BEGIN Text
With no explicit interval specification appended, the semantics S-4 realise the tonal function indicated by the function symbol as a concrete triad, with root tone, third and fifth. Further intervals can be added to that chord by appending numbers (with modifiers) to the symbol. The root tone can be explicitly suppressed by a “ / ” character immediately following the root symbol, the other default components by appending 3/ and 5/ . Our canonical continuation of this traditional way of writing are the double slashes as in D// which cancel all default components of the triad. This allows easy notation of the concept of ‘Klangvertretung’ (sound substitution), as proposed by Riemann (1882, pg. 185): D// is equivalent to D/3/5/ , and Figure 10 shows two realistic applications.

As a by-product we get a notation for single-pitch chords, which can also be (ab-)used as a notation for a single chord component, like D//7 .

The syntax and semantics for the additional chord components are configurable, in particular, those for iModifier, see section 2.10 for details. The examples used in this article show the variant preferred by its first author.

The top of Table 6 shows the data type of the configuration object, followed by some sample instances. The table at the bottom is a sample declaration of all supported combinations of interval numbers and modifiers.

Table 6.

Configuration and localisation of funCode.

Some added intervals suppress their default sounding neighbours implicitly; this is configured by the field suppressDefault of the configuration object.
END Text
BEGIN Dataset records
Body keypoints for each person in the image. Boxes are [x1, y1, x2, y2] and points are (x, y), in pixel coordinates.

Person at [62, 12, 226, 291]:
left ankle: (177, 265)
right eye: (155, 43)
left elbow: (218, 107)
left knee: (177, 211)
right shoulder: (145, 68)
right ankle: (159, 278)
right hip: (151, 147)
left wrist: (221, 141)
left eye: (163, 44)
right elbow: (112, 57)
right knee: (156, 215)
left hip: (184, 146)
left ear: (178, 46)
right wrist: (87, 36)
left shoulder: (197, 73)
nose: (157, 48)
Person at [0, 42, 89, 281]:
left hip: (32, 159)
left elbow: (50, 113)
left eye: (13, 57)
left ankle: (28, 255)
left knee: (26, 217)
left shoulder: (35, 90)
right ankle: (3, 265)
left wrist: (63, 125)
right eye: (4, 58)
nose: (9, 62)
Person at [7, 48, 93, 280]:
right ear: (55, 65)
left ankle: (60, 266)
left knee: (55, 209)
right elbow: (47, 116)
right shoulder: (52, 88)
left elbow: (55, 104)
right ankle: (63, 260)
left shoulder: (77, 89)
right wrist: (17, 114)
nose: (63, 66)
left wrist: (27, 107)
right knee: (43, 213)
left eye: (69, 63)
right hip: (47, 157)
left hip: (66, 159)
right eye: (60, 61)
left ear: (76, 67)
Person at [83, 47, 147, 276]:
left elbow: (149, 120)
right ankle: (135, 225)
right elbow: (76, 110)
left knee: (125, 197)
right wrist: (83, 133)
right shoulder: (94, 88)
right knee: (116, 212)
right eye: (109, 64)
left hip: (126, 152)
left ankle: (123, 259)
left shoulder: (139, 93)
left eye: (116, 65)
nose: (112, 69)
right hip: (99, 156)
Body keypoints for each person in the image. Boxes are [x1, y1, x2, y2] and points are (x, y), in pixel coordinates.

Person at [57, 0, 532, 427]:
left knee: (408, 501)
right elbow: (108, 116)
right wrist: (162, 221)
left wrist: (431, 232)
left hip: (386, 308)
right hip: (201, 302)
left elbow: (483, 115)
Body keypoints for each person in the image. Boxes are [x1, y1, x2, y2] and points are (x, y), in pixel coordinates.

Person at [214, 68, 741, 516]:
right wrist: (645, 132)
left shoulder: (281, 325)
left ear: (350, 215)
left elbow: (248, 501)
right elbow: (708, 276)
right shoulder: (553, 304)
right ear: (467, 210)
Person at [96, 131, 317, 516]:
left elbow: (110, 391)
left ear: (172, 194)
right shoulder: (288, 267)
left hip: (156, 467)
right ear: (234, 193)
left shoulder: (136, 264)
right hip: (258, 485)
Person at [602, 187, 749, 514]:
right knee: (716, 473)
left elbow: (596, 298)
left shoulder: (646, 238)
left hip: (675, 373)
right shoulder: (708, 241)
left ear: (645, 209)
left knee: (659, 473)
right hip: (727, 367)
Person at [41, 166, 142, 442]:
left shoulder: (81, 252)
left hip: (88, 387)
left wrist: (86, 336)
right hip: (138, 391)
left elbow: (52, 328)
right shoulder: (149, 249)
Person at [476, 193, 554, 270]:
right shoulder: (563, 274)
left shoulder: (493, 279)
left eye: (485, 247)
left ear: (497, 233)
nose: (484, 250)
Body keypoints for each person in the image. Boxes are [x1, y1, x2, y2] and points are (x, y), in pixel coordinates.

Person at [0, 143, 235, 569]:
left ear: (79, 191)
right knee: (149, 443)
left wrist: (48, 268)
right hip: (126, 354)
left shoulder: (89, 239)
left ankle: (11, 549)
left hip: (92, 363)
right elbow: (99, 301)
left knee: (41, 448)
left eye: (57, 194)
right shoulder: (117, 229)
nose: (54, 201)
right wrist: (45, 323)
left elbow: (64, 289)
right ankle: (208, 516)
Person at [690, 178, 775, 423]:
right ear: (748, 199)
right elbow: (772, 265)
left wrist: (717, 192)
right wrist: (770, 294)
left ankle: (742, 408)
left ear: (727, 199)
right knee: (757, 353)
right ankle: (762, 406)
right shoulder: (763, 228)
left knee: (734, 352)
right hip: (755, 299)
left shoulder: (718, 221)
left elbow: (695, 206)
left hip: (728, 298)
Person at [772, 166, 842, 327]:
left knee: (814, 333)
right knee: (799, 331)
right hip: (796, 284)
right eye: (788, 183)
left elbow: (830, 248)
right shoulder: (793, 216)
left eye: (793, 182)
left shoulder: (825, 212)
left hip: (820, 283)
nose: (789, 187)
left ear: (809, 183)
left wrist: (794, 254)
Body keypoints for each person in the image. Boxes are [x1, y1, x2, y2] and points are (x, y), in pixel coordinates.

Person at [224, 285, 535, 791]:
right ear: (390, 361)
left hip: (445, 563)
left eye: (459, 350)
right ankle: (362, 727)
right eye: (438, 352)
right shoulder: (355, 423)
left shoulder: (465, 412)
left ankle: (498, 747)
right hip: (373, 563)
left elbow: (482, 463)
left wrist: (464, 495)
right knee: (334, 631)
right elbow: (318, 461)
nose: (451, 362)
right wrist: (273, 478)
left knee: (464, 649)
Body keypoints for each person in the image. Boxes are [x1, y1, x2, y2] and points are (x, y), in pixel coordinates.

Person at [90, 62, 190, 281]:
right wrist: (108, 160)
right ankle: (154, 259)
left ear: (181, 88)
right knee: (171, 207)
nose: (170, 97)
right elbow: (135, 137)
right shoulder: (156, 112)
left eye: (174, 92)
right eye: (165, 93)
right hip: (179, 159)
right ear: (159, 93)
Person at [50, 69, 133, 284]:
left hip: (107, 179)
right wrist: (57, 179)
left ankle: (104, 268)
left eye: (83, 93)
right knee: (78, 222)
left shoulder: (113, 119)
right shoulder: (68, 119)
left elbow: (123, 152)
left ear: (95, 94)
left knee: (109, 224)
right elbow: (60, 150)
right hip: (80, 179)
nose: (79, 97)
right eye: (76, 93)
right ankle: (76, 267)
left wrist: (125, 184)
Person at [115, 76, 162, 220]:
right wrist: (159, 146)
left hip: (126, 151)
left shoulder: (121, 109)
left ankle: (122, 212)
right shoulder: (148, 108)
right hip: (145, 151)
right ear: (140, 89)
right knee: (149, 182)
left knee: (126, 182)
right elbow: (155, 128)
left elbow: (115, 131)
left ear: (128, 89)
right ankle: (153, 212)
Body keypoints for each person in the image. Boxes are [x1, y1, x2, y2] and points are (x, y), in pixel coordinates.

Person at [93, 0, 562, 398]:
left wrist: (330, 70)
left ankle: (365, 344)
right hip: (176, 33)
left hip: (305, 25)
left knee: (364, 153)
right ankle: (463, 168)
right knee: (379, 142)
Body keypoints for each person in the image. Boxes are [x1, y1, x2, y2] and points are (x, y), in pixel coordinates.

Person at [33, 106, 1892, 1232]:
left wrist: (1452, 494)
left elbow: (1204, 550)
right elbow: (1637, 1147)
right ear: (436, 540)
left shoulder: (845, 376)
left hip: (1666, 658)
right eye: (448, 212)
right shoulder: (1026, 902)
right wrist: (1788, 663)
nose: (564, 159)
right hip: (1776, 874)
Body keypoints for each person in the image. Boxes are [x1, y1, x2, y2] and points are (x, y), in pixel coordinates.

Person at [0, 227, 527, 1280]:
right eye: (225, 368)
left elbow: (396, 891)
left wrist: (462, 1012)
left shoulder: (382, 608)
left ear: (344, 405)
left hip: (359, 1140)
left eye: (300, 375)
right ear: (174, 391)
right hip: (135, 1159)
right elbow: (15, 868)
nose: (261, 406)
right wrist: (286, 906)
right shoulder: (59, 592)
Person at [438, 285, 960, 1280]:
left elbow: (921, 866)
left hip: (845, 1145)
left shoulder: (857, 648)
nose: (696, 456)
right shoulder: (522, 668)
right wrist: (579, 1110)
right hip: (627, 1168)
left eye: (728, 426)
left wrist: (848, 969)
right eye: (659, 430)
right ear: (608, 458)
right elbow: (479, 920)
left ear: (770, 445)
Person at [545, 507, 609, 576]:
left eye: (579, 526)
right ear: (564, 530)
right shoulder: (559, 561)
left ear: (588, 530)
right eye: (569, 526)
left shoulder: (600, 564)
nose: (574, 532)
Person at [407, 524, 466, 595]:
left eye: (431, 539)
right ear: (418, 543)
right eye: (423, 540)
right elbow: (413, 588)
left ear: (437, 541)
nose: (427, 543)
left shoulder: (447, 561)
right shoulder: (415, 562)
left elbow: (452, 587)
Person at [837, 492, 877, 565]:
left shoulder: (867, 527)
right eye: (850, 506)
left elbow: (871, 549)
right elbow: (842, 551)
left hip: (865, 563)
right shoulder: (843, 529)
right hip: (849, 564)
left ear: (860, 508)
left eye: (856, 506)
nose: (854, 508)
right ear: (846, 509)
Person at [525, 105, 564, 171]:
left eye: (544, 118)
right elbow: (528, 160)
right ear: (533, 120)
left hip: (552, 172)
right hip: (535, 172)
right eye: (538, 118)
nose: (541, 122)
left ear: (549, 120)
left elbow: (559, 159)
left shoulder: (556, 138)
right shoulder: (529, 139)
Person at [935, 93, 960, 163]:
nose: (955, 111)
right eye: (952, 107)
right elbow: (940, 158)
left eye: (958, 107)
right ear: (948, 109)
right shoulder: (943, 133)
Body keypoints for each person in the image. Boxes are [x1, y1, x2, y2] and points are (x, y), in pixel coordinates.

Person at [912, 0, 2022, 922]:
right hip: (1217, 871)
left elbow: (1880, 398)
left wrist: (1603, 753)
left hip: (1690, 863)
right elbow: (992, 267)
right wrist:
END Dataset records
_Explore the material_.
#1 In the chord notation text, what effect do the double slashes in D// have?
#2 Resume the chord notation text, starting right after its final sentence.

_Answers to the tasks_.
#1 They cancel all default components of the triad.

#2
Table 4 shows which components of the chords on the different steps of a fixed scale are affected when this scale changes between major and minor: the third, sixth and seventh step of the scale changes, and these pitch classes take descending interval roles when building chords on ascending steps, represented by the descending lines of boxes in the Table. Whenever the root of the chord is affected itself, all pitches not affected reflect the major/minor change and vice versa. This leads to a pattern which may be interesting to theoretical reflection but not suited for easy encoding. Indeed, it violates design principle D-2.

So we decided that only the third of each chord is determined by its mode. All further added intervals must be given their size explicitly, by an instance of iModifier. Therefore the data type of the ‘current tonic reference’ of each track is indeed only a pitch class, without any mode indication. As a consequence, tonal key does emerge from harmonies but is never given a priori, as such. This corresponds to the more modern ways of composition, starting with late Schumann, Liszt, and Bruckner, and to the notion of tonality as defined by Schenker (1906), which is always a mixture (‘Mischung’) of major and minor steps. As a consequence, only the size of the third is indicated by the (upper or lower case) of the functional symbol, all other intervals (suspensions, transitions or additions) must be qualified explicitly.¹⁸

The configuration from Table 6 defines the modifiers - , $ε$ , + and ++ for the ‘perfect’ intervals 1, 4, 5 and 8, meaning diminished, perfect, augmented and double-augmented respectively, and -- , - , + , and ++ for the ‘imperfect’ intervals 2, 3, 6, 7, 9, meaning diminished, small, large, and augmented. But very different notation systems and sets of allowed interval sizes are frequently used and can be plugged in by redefining the map in intervals.

For mere convenience, a replacement text for a 7 without modifier over a root symbol ending with D can be defined, which allows to write D7 or D79- instead of D7- and D7-9- , etc.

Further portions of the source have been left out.